Burning a Wound allows a player to:
- Gain a +2 bonus on any roll made during combat, provided the wound is burned before the roll.
- Re-roll the entirety of a roll that was just taken during combat. The GM should limit the ability to burn a wound for a re-roll to a reasonable amount of time, ideally before moving onto the next event or action in the course of gameplay.
Thematically, players can think of burning a wound in a variety of different ways. It is fair to think of burning a wound as a character expending more effort than is safe to do something, as an act of desperation in dire circumstances resulting in a minor injury, or perhaps drawing on more arcane or psychic power than is safe, which results in either mental exhaustion, or actual physical harm to the character depending on the situation. As not all wounds are physical, burning wounds need not have a visual tell for the damage they inflict.
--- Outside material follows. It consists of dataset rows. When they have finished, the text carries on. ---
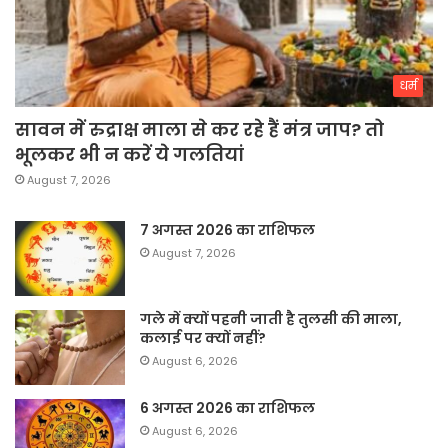
धर्म
सावन में रुद्राक्ष माला से कर रहे हैं मंत्र जाप? तो
भूलकर भी न करें ये गलतियां
August 7, 2026
7 अगस्त 2026 का राशिफल
August 7, 2026
गले में क्यों पहनी जाती है तुलसी की माला,
कलाई पर क्यों नहीं?
August 6, 2026
6 अगस्त 2026 का राशिफल
August 6, 2026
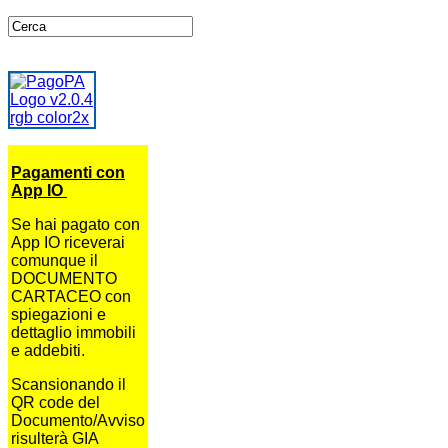
Pagamenti con
App IO
Se hai pagato con
App IO riceverai
comunque il
DOCUMENTO
CARTACEO con
spiegazioni e
dettaglio immobili
e addebiti.
Scansionando il
QR code del
Documento/Avviso
risulterà GIA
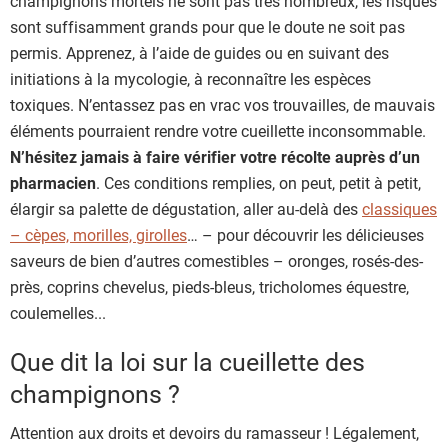
champignons mortels ne sont pas très nombreux, les risques
sont suffisamment grands pour que le doute ne soit pas
permis. Apprenez, à l’aide de guides ou en suivant des
initiations à la mycologie, à reconnaître les espèces
toxiques. N’entassez pas en vrac vos trouvailles, de mauvais
éléments pourraient rendre votre cueillette inconsommable.
N’hésitez jamais à faire vérifier votre récolte auprès d’un
pharmacien
. Ces conditions remplies, on peut, petit à petit,
élargir sa palette de dégustation, aller au-delà des
classiques
– cèpes, morilles, girolles
… – pour découvrir les délicieuses
saveurs de bien d’autres comestibles – oronges, rosés-des-
près, coprins chevelus, pieds-bleus, tricholomes équestre,
coulemelles...
Que dit la loi sur la cueillette des
champignons ?
Attention aux droits et devoirs du ramasseur ! Légalement,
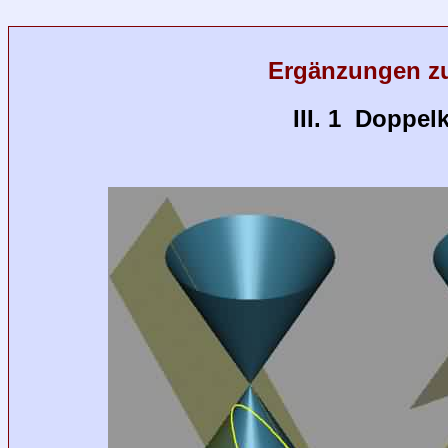
Ergänzungen z
III. 1 Doppe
As one might imagine, taking the temporary bonus or getting a re-roll provided by burning a wound should be balanced against the danger of acquiring Wounds in the first place. As wounds are longer lasting damage than typical Stamina damage, players should carefully consider the potential harm incurred by burning too many wounds. Wounds as they relate to a character's survivability in Combat are discussed in full detail in the Combat section. Burned Wounds can be healed normally as any other wounds.
NPCs Burning Wounds
As a general rule, NPCs should not be able to burn wounds for bonuses or rerolls. Important or boss NPCs might be given the option to do so where thematically appropriate, or to help provide an appropriate challenge for a significant battle.
Leveling and Experience Points
In Tesseris, experience points are used to purchase improvements to a characters Skills and Characteristics. Once a character has spent enough Experience Points, they increase in Level. **Blah blah blah**
Powers, Feats, and Talents
In Tesseris, characters gain new powers or abilities as they level up. These are broken down into three types: Powers, Feats, and Talents.
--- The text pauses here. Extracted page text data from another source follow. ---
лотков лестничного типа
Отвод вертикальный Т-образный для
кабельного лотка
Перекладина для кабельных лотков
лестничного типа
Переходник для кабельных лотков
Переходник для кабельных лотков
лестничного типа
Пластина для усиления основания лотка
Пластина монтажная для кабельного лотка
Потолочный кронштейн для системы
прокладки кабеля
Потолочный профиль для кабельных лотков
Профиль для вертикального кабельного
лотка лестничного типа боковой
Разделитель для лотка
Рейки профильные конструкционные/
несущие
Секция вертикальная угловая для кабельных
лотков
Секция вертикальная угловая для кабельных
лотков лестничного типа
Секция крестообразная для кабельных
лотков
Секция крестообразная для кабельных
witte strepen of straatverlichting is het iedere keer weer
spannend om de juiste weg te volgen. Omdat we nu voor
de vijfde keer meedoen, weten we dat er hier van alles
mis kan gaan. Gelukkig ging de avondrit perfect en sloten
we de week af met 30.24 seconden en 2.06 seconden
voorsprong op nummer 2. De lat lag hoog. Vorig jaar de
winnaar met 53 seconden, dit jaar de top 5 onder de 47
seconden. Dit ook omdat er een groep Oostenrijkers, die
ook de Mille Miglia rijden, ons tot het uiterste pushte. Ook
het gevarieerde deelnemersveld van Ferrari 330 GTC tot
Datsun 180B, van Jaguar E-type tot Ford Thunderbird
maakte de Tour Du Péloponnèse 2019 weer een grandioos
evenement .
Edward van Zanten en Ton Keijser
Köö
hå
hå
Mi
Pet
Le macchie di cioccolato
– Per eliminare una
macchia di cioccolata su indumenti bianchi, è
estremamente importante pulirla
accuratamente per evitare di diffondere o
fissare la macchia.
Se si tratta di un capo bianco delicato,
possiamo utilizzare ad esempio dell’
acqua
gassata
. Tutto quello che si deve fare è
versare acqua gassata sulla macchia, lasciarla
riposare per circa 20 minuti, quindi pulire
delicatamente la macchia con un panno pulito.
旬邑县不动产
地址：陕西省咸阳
Powers are core abilities that grant access to whole classes of options for a character, or the most powerful of individual abilities.
Feats are major abilities that grant a character new or expanded abilities. Some Feats build upon Powers while others grant major abilities directly. In other systems these might be powerful feats or class features.
Talents are minor abilities and are less powerful than Feats. Many Talents build upon Feats or Powers by either expanding their abilities or further specializing them. Some feats are also minor abilities unto themselves. In other systems they are comparable to feats or minor class abilities.
Misc. Basic Rules
In general, all fractions are rounded down to the nearest whole number. There may be certain exceptions to this, as explained in those specific instances.